AF = atrial fibrillation; DVT = deep vein thrombosis; NR = not reported; NVAF = nonvalvular atrial fibrillation; TIA = transient ischemic attack; VTE = venous thromboembolism.

Discussion

There are obvious numerous and significant limitations to this report. These include the limited description of clinical characteristics of the individual cases within the Medwatch submissions, such as prior medical history, clinical risk (eg, CHADS2 score), the lack of ability to follow up on an individual case basis, the potential for bias in the reporting mechanism that cannot be controlled, and an unknown denominator of the “at-risk” population. Further, it is not known how many patients abruptly ceased rivaroxaban and did not experience a clinical event, nor is it known how many patients ceased their anticoagulant and suffered an adverse event that was not reported. Finally, while the language in these forms clearly states that patients viewed legal advertising and stopped their rivaroxaban, this cannot be definitively known. However, it is clear that some patients are intimidated enough by the ongoing legal campaign to stop their anticoagulant, and thus suffer an adverse event.

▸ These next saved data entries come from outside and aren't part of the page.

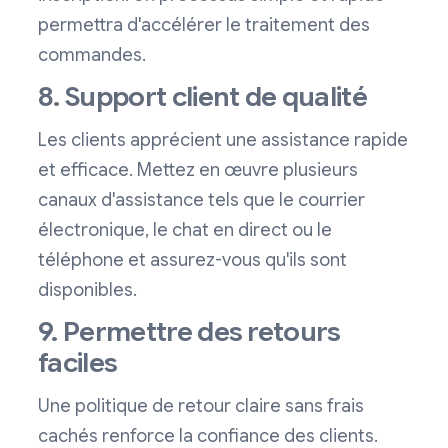
permettra d'accélérer le traitement des
commandes.
8. Support client de qualité
Les clients apprécient une assistance rapide
et efficace. Mettez en œuvre plusieurs
canaux d'assistance tels que le courrier
électronique, le chat en direct ou le
téléphone et assurez-vous qu'ils sont
disponibles.
9. Permettre des retours
faciles
Une politique de retour claire sans frais
cachés renforce la confiance des clients.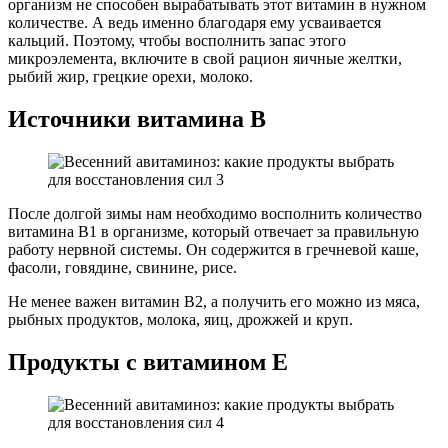
организм не способен вырабатывать этот витамин в нужном
количестве. А ведь именно благодаря ему усваивается
кальций. Поэтому, чтобы восполнить запас этого
микроэлемента, включите в свой рацион яичные желтки,
рыбий жир, грецкие орехи, молоко.
Источники витамина В
После долгой зимы нам необходимо восполнить количество
витамина В1 в организме, который отвечает за правильную
работу нервной системы. Он содержится в гречневой каше,
фасоли, говядине, свинине, рисе.
Не менее важен витамин В2, а получить его можно из мяса,
рыбных продуктов, молока, яиц, дрожжей и круп.
Продукты с витамином Е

These cases serve to highlight the importance of following anticoagulant prescribing information, and that physicians should emphasize that patients should not stop anticoagulants without medical consultation. Continued partnership between drug manufacturers, physicians, regulators, and patients is necessary to provide sufficient education to ensure that these important medical events do not occur.

KEY TEACHING POINTS

• Novel oral anticoagulants provide a new treatment option for a variety of thrombotic conditions, including nonvalvular atrial fibrillation. • These drugs have rapid onsets and short half-lives and should not be prematurely discontinued. • Legal advertising concerning XARELTO (rivaroxaban) has resulted in some patients stopping XARELTO therapy and experiencing adverse clinical events, such as stroke.